1. According to the provisions of the Marriage Law, the housing accumulation fund actually obtained or should be obtained by both men and women during the existence of the husband-wife relationship belongs to the common property of the husband and wife and should be divided when divorced. Housing accumulation fund is essentially a kind of welfare, from the original one-time welfare housing distribution to the welfare transformation form that individuals, collectives and countries collect monthly. Its essential attribute is a kind of long-term savings of housing, which is managed by the housing provident fund management institution established by the state, and applied to the relevant departments for use when the workers' families buy or build self-occupied housing and the family self-occupied housing is overhauled. As savings, it is a part of employees' salary income, and it is the housing salary increased by the state in the form of housing provident fund, which belongs to employees. Because the property such as wage income and welfare housing distribution obtained by one or both spouses during the marriage relationship belongs to the joint property of husband and wife. Therefore, the housing accumulation fund earned or deserved during this period should also be recognized as the joint property of husband and wife. Of course, at the time of divorce, the housing accumulation fund divided into the joint property of husband and wife can only be the housing accumulation fund earned and deserved during the marriage relationship, and the personal property outside the marriage relationship is owned by the individual. Therefore, when dividing the housing accumulation fund, it is necessary to distinguish the time when the funds are obtained.

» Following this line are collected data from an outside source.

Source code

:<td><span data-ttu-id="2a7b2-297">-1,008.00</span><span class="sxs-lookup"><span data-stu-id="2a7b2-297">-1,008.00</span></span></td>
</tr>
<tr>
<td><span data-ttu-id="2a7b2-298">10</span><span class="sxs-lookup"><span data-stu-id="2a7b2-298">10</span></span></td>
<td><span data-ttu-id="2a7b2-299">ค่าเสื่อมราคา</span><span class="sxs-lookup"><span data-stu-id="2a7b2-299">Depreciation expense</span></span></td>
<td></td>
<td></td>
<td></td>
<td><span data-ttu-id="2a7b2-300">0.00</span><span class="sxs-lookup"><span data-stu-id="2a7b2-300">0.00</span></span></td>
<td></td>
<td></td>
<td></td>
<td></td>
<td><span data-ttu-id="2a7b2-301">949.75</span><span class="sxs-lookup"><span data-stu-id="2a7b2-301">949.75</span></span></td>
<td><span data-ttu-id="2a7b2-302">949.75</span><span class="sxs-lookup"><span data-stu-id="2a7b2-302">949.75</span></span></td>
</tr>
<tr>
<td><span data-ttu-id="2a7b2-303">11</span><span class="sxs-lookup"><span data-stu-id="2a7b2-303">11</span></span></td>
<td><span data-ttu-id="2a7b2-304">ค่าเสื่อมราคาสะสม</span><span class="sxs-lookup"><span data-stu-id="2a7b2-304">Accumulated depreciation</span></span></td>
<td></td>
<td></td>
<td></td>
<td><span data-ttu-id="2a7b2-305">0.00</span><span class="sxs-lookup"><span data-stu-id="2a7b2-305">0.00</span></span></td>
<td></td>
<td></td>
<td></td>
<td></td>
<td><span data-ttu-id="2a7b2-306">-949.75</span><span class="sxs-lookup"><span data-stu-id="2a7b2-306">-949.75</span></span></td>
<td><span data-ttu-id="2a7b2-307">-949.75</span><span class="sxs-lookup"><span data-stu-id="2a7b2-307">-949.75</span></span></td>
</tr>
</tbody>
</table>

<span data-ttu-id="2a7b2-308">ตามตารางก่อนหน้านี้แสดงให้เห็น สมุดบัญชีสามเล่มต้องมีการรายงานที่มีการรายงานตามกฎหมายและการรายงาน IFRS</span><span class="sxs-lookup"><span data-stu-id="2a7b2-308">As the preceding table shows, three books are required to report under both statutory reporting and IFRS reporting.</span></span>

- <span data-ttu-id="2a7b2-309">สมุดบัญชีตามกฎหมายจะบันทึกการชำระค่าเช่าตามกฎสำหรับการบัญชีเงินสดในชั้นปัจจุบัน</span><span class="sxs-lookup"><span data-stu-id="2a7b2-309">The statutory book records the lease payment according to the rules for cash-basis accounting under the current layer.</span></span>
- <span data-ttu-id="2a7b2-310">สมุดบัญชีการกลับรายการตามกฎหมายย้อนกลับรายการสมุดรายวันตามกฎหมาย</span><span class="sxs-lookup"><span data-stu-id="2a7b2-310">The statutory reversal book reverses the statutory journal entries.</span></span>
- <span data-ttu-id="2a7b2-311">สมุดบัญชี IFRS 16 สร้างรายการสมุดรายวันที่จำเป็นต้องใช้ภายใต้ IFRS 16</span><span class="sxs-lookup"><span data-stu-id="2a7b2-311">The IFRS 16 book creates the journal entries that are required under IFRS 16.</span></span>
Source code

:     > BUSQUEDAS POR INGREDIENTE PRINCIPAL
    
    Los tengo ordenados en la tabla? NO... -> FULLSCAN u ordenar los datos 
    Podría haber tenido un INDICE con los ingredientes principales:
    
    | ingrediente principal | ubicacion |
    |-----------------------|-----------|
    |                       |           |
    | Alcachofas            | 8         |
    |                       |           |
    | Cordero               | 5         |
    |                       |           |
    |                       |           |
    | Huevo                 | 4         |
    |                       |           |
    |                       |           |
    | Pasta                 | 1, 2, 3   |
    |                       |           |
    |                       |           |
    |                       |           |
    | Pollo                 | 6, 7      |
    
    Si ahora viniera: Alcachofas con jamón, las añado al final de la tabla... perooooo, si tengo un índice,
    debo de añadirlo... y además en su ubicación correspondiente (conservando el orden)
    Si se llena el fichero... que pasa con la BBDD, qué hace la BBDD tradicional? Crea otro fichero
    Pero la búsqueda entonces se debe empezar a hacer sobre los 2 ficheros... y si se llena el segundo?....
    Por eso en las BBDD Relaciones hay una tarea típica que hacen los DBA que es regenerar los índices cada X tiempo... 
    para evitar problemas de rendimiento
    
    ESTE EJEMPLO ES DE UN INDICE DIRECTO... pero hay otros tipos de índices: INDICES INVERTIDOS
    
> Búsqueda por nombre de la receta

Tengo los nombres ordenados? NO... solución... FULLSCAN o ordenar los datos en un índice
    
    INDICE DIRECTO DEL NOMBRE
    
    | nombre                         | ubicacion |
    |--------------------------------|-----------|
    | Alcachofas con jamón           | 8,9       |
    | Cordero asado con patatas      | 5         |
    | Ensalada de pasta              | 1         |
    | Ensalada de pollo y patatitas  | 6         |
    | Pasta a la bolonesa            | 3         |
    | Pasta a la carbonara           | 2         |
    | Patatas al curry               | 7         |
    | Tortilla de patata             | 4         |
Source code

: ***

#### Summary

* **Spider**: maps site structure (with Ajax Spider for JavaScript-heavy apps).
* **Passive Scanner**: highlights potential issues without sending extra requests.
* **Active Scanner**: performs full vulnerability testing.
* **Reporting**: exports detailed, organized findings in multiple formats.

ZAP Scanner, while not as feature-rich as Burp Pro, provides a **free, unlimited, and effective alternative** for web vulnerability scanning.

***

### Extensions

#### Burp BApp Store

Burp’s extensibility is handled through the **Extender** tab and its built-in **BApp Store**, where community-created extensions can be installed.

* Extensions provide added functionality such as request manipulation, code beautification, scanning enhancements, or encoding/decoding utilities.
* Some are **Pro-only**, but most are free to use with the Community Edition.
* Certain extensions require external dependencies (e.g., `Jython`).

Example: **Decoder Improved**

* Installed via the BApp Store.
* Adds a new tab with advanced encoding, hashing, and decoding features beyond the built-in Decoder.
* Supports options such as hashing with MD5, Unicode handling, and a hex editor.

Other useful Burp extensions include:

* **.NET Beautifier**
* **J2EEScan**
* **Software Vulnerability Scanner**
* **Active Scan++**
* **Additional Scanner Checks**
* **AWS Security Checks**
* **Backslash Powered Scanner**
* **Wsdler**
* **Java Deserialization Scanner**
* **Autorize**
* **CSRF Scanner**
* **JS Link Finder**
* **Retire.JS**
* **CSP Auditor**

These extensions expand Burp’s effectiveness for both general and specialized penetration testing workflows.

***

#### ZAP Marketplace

Second, the housing provident fund extraction
Due to the unique characteristics of housing provident fund, especially that it does not exist in cash, and there are restrictions on withdrawal, there are some problems in the practice of dividing housing provident fund. According to the Regulations on the Management of Housing Provident Fund, the withdrawal of housing provident fund is limited to the following situations:
(a) the purchase, construction, renovation and overhaul of owner-occupied housing;
(2) retirement;
(three) completely lose the ability to work, and terminate the labor relationship with the unit;
(four) the city or county where the household registration has moved out or settled abroad;
(5) Repaying the principal and interest of the house purchase loan;
(six) the rent exceeds the prescribed proportion of family wage income.
Due to the non-cash nature of the housing provident fund and its limitations, during the existence of the relationship between husband and wife, if there is no such legal reason, the owner of the housing provident fund has no reason to withdraw the housing provident fund from his account, that is, the funds cannot be realized, which often becomes the reason why the defendant refuses to split the housing provident fund in divorce cases.